**ARBEITSAUFTRAG 1:** Welchen Titel trug Margret Thatcher laut dem Kommentar zu Merkels Besuch bei Obama einst in Washington?
**ARBEITSAUFTRAG 2:** Schreib aus dem Kommentar zu Merkels Besuch bei Obama den Abschnitt von "Merkel gerät in" bis "liefert aber wenig." wortgetreu ab.

**AUSGEWÄHLTER AUSZUG:**
"""

Merkel besucht Obama21.06.2009, 12:25

Ein Kommentar von Stefan Kornelius

Während die Annäherungsversuche des SPD-Kanzlerkandidaten im Weißen Haus nicht goutiert wurden, mutiert die Kanzlerin zum Lieblingsalliierten des US-Präsidenten.

Die Kanzlerin mutiert zur Lieblingsalliierten – vielleicht auch, weil das Verhältnis zu den Deutschen im Allgemeinen und zur großen Koalition im Besonderen nicht komplikationsfrei war und deswegen jetzt speziell gepflegt werden muss. Merkel spielte die Rolle der Braut, die sich nicht traut: Sie zierte sich, machte sich rar. Nun scheint sie das Jawort zu geben, damit ihr in Washington nicht jener Titel verliehen wird, den einst Margret Thatcher trug: Madame No.

Merkel gerät in diese Rolle dank günstiger Umstände. Auf dem europäischen Kontinent ist das Angebot an politischem Spitzenpersonal überschaubar. Gordon Brown aus London fällt wegen innerer Turbulenzen aus, Nicolas Sarkozy hinterließ in Washington einen gar zu geflissentlichen und oberflächlichen Eindruck. Frankreichs Präsident verspricht viel, liefert aber wenig.

Bleibt also Merkel, die sich noch dazu einer gewissen Wesensverwandtschaft mit Obama erfreuen kann. Beide verstehen sich als politische Quereinsteiger, die es aus einer Minderheitenrolle heraus – er als Schwarzer, sie als ostdeutsche Frau – an die Spitze geschafft haben. Merkel bewundert (und beneidet) Obama wegen seines Charismas. So weit, so harmonisch – wäre da nicht die Taktikerin und Innenpolitikerin Merkel, die im September eine Wahl zu bestreiten hat.

Ihr Herausforderer Frank-Walter Steinmeier hat seinen eigenen Wettlauf um die Gunst in Washington schon gestartet. Aus Sicht der Obama-Mannschaft mit ähnlichem Erfolg wie Sarkozy. Steinmeiers “Offener Brief” an Obama noch vor dessen Inauguration, eine einseitige Interpretation der Prager Rede des Präsidenten zur Abrüstung und der als protokollarisch unpassend empfundene Wunsch nach einem Tête-à-tête im Weißen Haus haben klargemacht, dass der deutsche Wahlkampf die US-Hauptstadt erreicht hat.

"""

**DATENABSCHNITT:**
"""

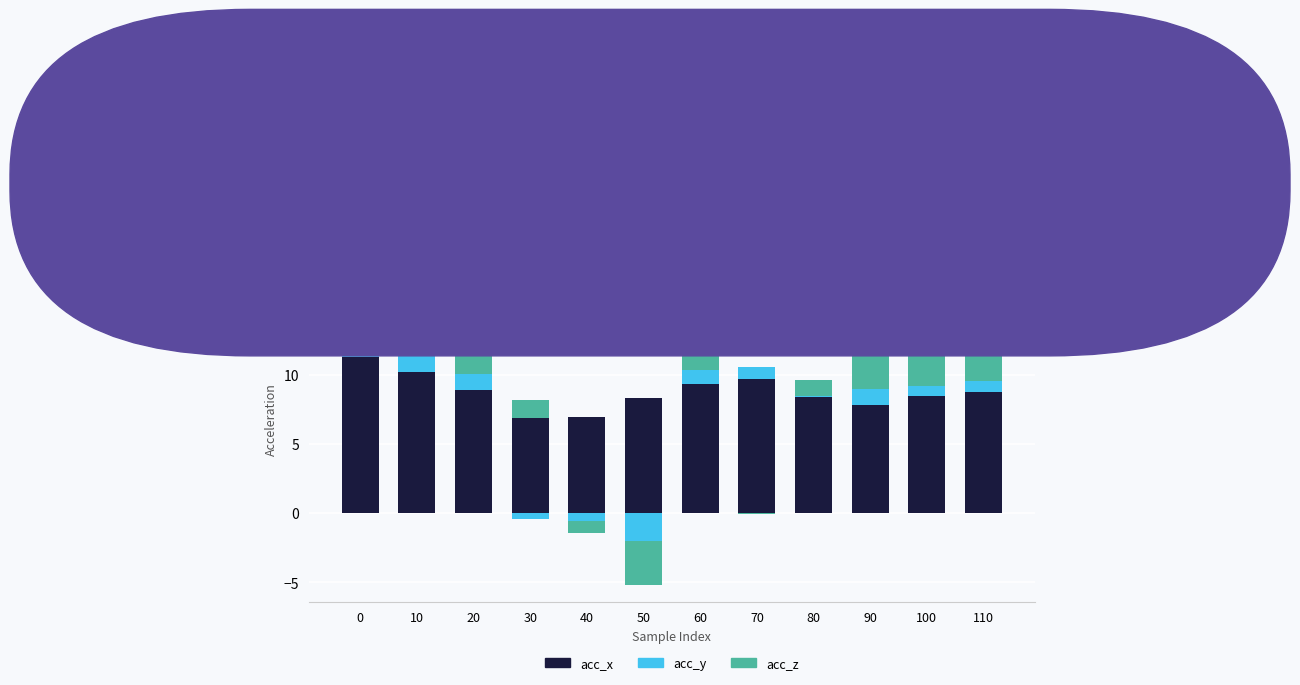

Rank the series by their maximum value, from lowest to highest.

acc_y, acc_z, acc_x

"""

**DEINE LÖSUNG 1:** Madame No.

**DEINE LÖSUNG 2:**
Merkel gerät in diese Rolle dank günstiger Umstände. Auf dem europäischen Kontinent ist das Angebot an politischem Spitzenpersonal überschaubar. Gordon Brown aus London fällt wegen innerer Turbulenzen aus, Nicolas Sarkozy hinterließ in Washington einen gar zu geflissentlichen und oberflächlichen Eindruck. Frankreichs Präsident verspricht viel, liefert aber wenig.